Political Origin of Banking Crises and Scarce Credit
|April 14, 2014||Posted by Staff under Editorials|
This 2014 excerpt of the Financial Times, Mar 23, is a review by Martin Sandbu of Fragile by Design: The Political Origins of Banking Crises and Scarce Credit, by Charles Calomiris and Stephen Haber.
In Fragile by Design, Charles Calomiris and Stephen Haber, say that one reason conventional economists did not see the financial crisis coming is that their models are free of politics.
This sweeping account of how banking and politics have always been intertwined spans three centuries and five countries: the UK, the US, Canada, Mexico, and Brazil.
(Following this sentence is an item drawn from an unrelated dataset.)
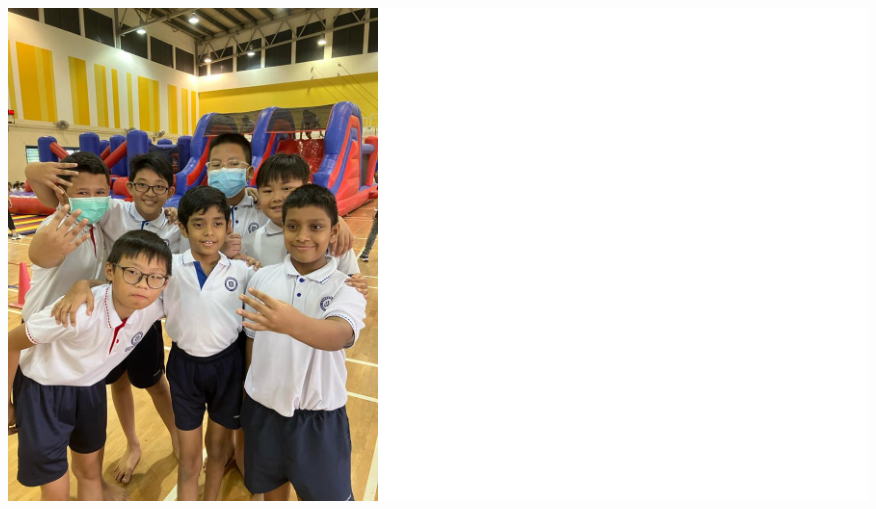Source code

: <img src="/images/2024%20Open%20House/PE/PE2.jpg" style="width:43%;margin-right:15px;" align="left"> </center>
<br clear="left">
Governments typically need banks when they are running out of money (historically, usually when they were fighting wars) and are forced to bargain with private financiers. These financiers obtain concessions in return for funding a bank to channel credit to the government: in the last US bubble, they consisted of allowing megabank mergers. Banking develops as a rent-seeking racket where the politically powerful divide with bankers the spoils extracted from those outside of this political “coalition”.
The 1930s reforms in the US — the New Deal’s adoption of deposit insurance, mortgage guarantees, and the Glass-Steagall act that split commercial and investment banking — are usually taken to have transformed banking. Haber and Calomiris instead see continuity.
They argue that the old, inefficient system was stable only while low inflation prevailed. As price rises gathered speed from the late 1960s on, a legal ceiling on deposit rates encouraged savers to opt for money market funds, undermining the funding of depositary unit banks.
Ed. Notes: Economists shy away from politics because the powerful, who get their riches from ownership, can make life difficult for anyone who wants to study who does the work and who gets the rewards in a rigorous, scientific way. The whole raison d’etre of government throughout history has been to funnel wealth from workers to owners. Indeed, up until relatively recently, landowners were the government, and still are indirectly (more direct in England where they still have a House of [Land]Lords). The few researchers who did study ownership and receivership of rents objectively had no trouble at all predicting the last recession. Our own Fred Foldvary gave a reliable forecast in these pages and even before that he did an academic journal. England’s Harrison and Australia’s Anderson also went out on a limb and were far more accurate than ones who get all the press. If only the Financial Times would write about them!